Was it better to stay back in the primitive?
On
the other hand, the leisure time and division of labor derived from agriculture
gave rise to a learned class which in time gave us written language. The first written
languages used pictographs rather than symbols, drawings that represented words
rather than symbols put together to make words. This is because a written
language had to be developed first in the right brain and it does images better
than symbols. After the brains began to perfect written language, the left
brain shifted it to a symbolic alphabet. This was more efficient and included
so many more options. It also gave rise to quick growth of the left brain.
The
Egyptians were the pinnacle civilization that still retained a right brain
edge. Their written language made of pictographs, their religious system, even
their construction showed a leading right brain with a strong left brain
support.
The
worship of the Earth Mother gave way to a pantheon of gods, male and female,
though increasingly male dominant. This demonstrates a brain development for
categorization and assigning of specific tasks to specific gods. The gods also
became more human like. There is an interesting transition from the Egyptian
pantheon to the Greek and then the Roman.

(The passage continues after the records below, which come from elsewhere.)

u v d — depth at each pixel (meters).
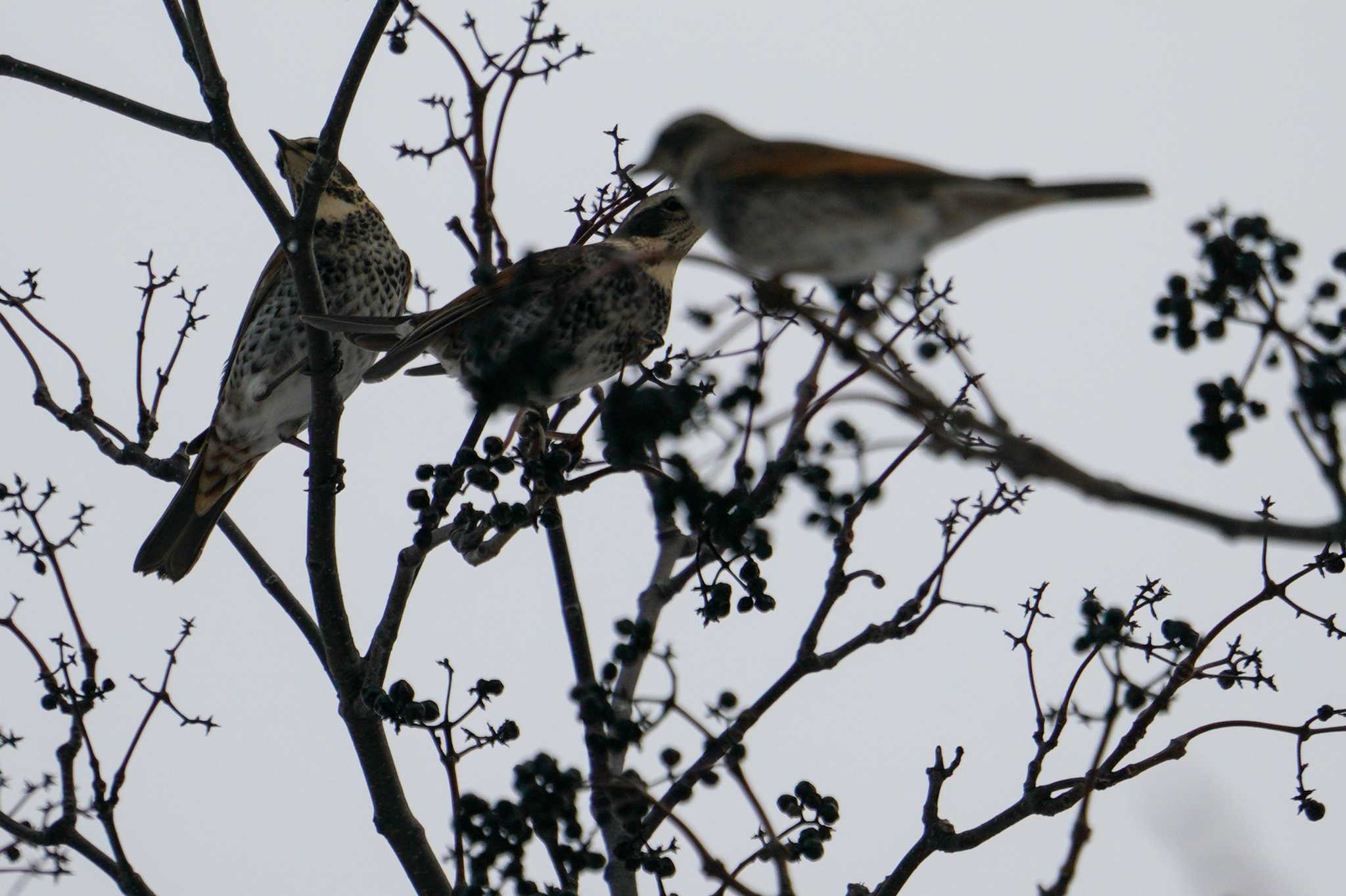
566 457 10.18
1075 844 8.16
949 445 6.52
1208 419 7.62
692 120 9.76
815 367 8.70
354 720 11.91
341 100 11.31
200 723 11.62
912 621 9.95
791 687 9.62
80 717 11.33
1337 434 7.04
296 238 11.77
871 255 8.95
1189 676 9.28
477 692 9.97
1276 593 9.29
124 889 11.20
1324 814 9.22
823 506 8.73
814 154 9.09
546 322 9.42
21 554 11.51
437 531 11.15
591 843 9.03
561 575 12.52
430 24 11.19
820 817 9.52
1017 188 8.42
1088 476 6.17
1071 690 9.52
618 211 12.54
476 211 11.59
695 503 8.46
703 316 8.32
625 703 10.43
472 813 9.17
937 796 9.72
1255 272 7.46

The gods became more human, more flawed, and less omnipotent. They are a
right brain dominant that is starting to have too much left brain involved.
When
Moses said let my people go, he was leading his people to a different promised
land than Israel. He gave them a monotheistic religion, with an alphabet and a
respect for the word over the image. The Jewish faith/culture emphasized
literacy. More than anything, literacy develops the left brain. This, if
anything, can be pointed to as the ascension of the left brain over the right.
It’s
important to give nod to the Phoenicians. This Semitic Canaanite people founded
a major civilization between 1200 – 500 B.C in what is now known as Lebanon,
Syria and Palestine. They created one of the first alphabets. They were a
maritime society that traveled all over the Mediterranean. Their alphabet
inspired the development of the Greek alphabet. The Greeks added vowels that
were lacking from the Phoenician alphabet. (It remains in question whether the
Phoenician alphabet inspired the Hebrew alphabet or the other way around.)
Along
with the contiguous advances of the Phoenicians and Greeks, this ascension of
the left brain gave birth to a golden age, the Classical Era. Let’s call this
the Era One.
[Next section coming on Monday, Oct. 8]
[Next section coming on Monday, Oct. 8]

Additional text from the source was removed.